On June 28, 2012, Appellant asked the Ombudsman to reopen his case and compel the Paroling Authority to reduce Appellant's term of incarceration. Appellant also asked the Ombudsman to provide him with additional information regarding the basis for its determination that his complaint lacked merit. On July 27, 2012, the Ombudsman informed Appellant that it would not re-open his case and that they lacked legal authority to compel the Paroling Authority to reduce Appellant's term of incarceration (Ombudsman's Decision). The Ombudsman's Decision also stated that they were prohibited by law from providing Appellant with information regarding the investigation.

II. DISCUSSION

Hawaii Revised Statutes (HRS) Chapter 96 affords the Ombudsman immunity from judicial review. HRS § 96-17 (2012 Repl.) provides:

§96-17 Judicial review, immunity. No proceeding or decision of the ombudsman may be reviewed in any court, unless it contravenes the provisions of this chapter. The ombudsman has the same immunities from civil and criminal liability as a judge of this State. The ombudsman and the ombudsman's staff shall not testify in any court with respect to matters coming to their attention in the exercise or purported exercise of their official duties except as may be necessary to enforce the provisions of this chapter.
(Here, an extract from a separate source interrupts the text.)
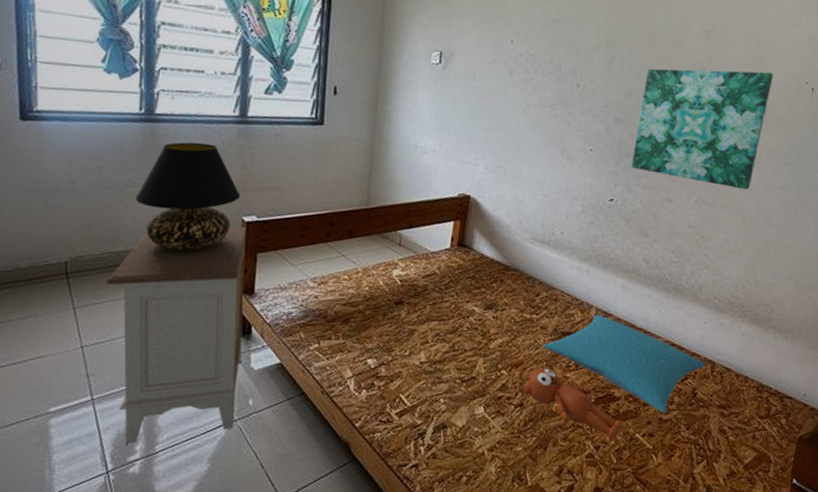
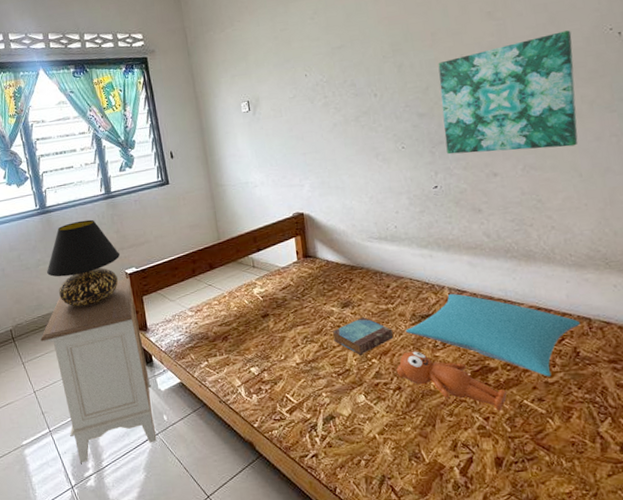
book: none [467,323,531,364] -> present [333,317,394,355]

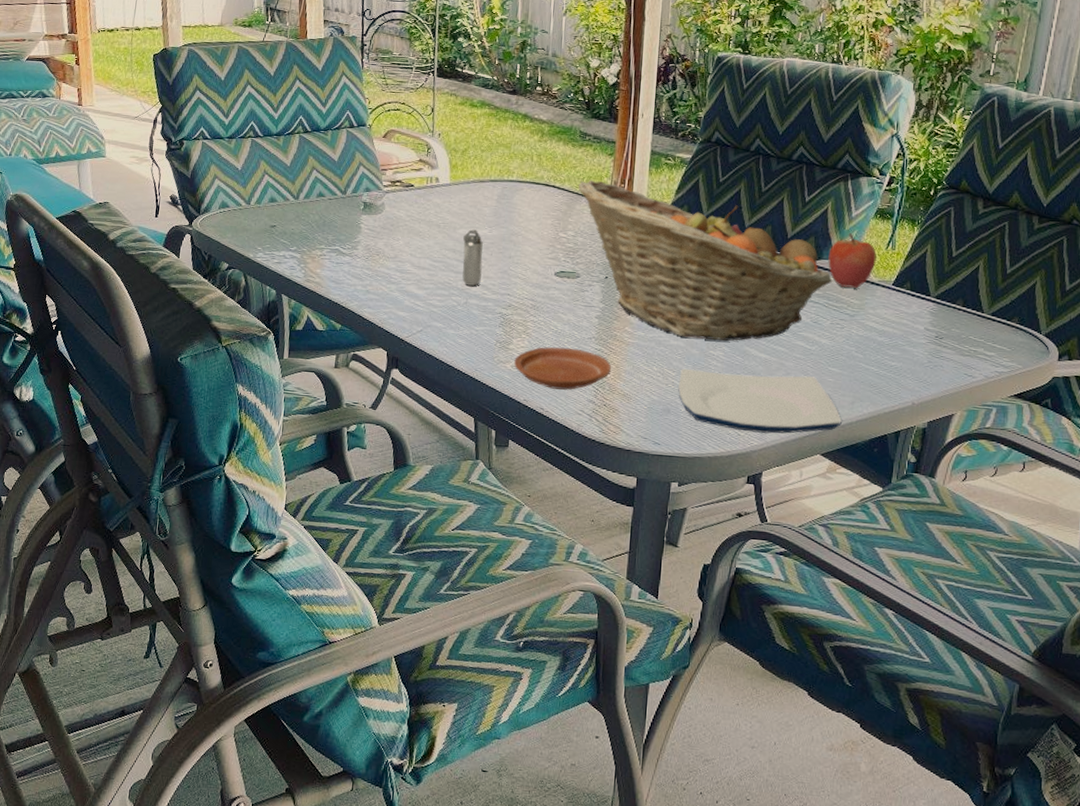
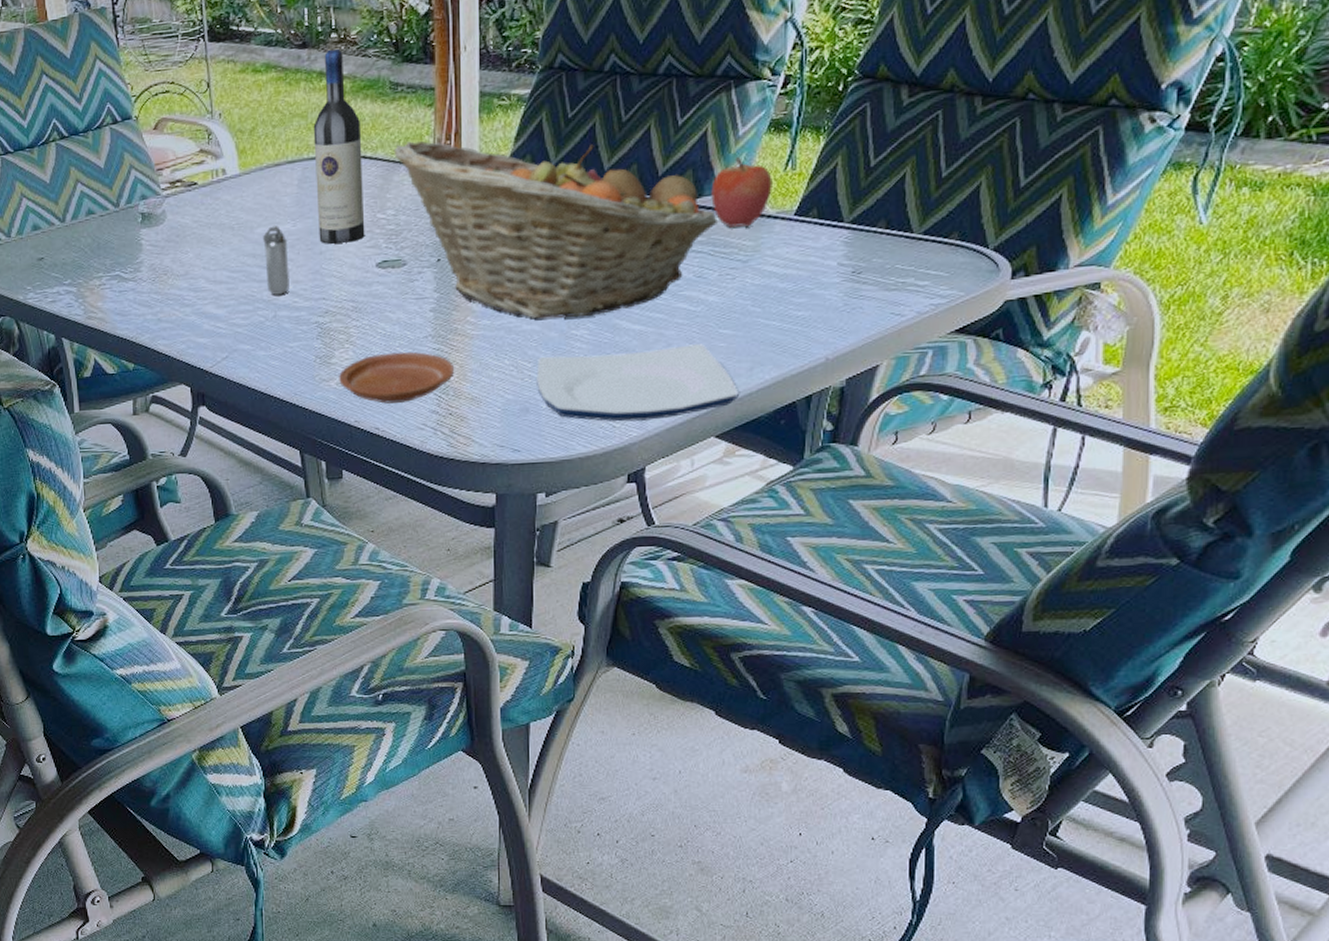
wine bottle: none [509,99,554,252] -> present [313,48,365,244]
(Emphasis added.) Appellant appears to contend the circuit court had jurisdiction to review the Ombudsman's Decision because it contravened HRS § 96-14 {2012 Repl.). HRS § 96-14 provides "[a]fter a reasonable time has elapsed, the ombudsman shall notify the complainant of the actions taken by the ombudsman and by the agency." Here, the Ombudsman promptly notified Appellant of the actions taken through mail and telephone correspondence. Additionally, the Ombudsman has a duty to not disclose information relating to investigations unless disclosure is necessary to carry out their duties. See HRS § 96-9(b) (2012 Repl.). Appellant's contention that the Ombudsman contravened Chapter 96 by not disclosing information relating to the investigation is thus without merit.[2]

Finally, any contention that the Ombudsman's Decision contravened a provision of Chapter 96 by refusing to compel the Paroling Authority to take certain actions is without merit. The Ombudsman does not have enforcement powers and the Ombudsman's opinions are advisory. See HRS §§ 96-4, -12, -13, -15 (2012 Repl.).

III. CONCLUSION

Accordingly, the (1) the "Order Granting Hawai'i Ombudsman's Motion to Dismiss" entered December 12, 2012, (2) the "Final Judgment" entered January 10, 2013, and (3) the "Order Denying Appellant's Motion for Reconsideration" also entered January 10, 2013 in the Circuit Court of the First Circuit are affirmed.